TEXTO APRESENTADO:
As autoridades reguladoras também não levaram em conta a maneira pela qual a publicidade comportalmentalmente direcionada poderia influenciar nossas escolhas. E, o que talvez seja o mais importante, os órgãos reguladores não entenderam integralmente a natureza das transações digitais de permuta. Por meio delas, os usuários pagam por serviços em uma nova moeda – dados pessoais -, sem saber exatamente o que a companhia está obtendo ou o que fará com eles posteriormente. 

Os reguladores começaram a deixar de lado seu foco linear em “mercados eficientes” definidos por preços baixos ao consumidor. Começaram, em vez disso, a entender os mercados digitais como cenários de “o vencedor leva tudo”. 

Grandes empresas de tecnologia, felizmente, coexistem com inovadoras de menor porte, muitas vezes se beneficiando de brechas jurídicas a fim de copiar suas ideias. De vez em quando uma concorrente especialmente bem-sucedida como o WhatsApp ou o Instagram ganha porte e sucesso suficiente para permitir o ingresso do efeito de rede, que permite com que a empresa cresça e acrescente novos recursos e novos usuários com mais rapidez que os gigantes preexistentes.

DADOS:
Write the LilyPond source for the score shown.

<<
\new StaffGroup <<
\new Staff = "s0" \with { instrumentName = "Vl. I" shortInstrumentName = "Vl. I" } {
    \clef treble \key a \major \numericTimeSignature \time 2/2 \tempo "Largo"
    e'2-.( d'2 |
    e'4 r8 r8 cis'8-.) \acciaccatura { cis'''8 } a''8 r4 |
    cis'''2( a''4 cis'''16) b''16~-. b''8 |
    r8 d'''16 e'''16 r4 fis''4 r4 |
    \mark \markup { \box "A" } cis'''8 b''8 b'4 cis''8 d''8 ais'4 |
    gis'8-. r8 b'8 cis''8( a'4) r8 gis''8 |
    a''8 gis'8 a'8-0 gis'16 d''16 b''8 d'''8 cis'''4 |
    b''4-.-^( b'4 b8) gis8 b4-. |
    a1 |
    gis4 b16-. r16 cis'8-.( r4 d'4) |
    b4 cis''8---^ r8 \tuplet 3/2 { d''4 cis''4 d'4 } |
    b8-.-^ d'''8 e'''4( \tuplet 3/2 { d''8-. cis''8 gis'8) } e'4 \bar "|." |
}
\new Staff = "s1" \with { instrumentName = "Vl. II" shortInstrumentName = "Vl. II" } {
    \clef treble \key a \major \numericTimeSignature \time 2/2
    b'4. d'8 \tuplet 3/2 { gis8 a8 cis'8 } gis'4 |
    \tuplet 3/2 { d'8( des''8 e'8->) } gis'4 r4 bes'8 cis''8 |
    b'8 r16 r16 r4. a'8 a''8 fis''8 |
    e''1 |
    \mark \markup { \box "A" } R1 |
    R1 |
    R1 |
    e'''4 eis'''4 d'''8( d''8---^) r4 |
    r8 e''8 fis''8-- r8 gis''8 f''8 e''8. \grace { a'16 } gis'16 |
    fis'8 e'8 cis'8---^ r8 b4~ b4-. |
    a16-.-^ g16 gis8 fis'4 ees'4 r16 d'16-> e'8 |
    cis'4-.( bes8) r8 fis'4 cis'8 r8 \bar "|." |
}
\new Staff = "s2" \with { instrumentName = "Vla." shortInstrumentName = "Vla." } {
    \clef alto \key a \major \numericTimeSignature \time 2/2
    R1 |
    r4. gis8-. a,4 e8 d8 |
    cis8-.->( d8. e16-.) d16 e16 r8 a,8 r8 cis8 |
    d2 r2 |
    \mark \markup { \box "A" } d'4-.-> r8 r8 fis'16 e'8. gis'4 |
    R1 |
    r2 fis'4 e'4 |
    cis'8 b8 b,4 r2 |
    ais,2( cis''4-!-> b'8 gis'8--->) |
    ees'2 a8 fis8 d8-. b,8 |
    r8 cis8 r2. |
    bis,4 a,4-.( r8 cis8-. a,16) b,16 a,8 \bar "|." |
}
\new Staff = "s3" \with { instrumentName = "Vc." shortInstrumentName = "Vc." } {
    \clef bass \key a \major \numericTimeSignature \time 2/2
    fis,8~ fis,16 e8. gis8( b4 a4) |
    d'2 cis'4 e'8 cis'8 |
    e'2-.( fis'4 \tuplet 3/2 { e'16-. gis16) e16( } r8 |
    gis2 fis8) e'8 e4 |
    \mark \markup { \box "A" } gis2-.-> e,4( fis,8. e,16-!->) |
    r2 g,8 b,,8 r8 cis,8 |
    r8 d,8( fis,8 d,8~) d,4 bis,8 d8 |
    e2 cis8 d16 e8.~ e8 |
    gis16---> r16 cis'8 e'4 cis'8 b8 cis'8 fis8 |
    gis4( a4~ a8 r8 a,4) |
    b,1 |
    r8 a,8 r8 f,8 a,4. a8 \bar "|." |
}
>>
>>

TAREFAS:
a. Reescreva o trecho do texto sobre reguladores e mercados digitais que começa em "Os reguladores começaram" e termina em "os gigantes preexistentes.", substituindo "WhatsApp" por "Telegram".
b. Liste todas as expressões que o texto sobre reguladores e mercados digitais usa para designar os reguladores.

RESPOSTAS:
a.
Os reguladores começaram a deixar de lado seu foco linear em “mercados eficientes” definidos por preços baixos ao consumidor. Começaram, em vez disso, a entender os mercados digitais como cenários de “o vencedor leva tudo”. 

Grandes empresas de tecnologia, felizmente, coexistem com inovadoras de menor porte, muitas vezes se beneficiando de brechas jurídicas a fim de copiar suas ideias. De vez em quando uma concorrente especialmente bem-sucedida como o Telegram ou o Instagram ganha porte e sucesso suficiente para permitir o ingresso do efeito de rede, que permite com que a empresa cresça e acrescente novos recursos e novos usuários com mais rapidez que os gigantes preexistentes.

b. autoridades reguladoras; órgãos reguladores; reguladores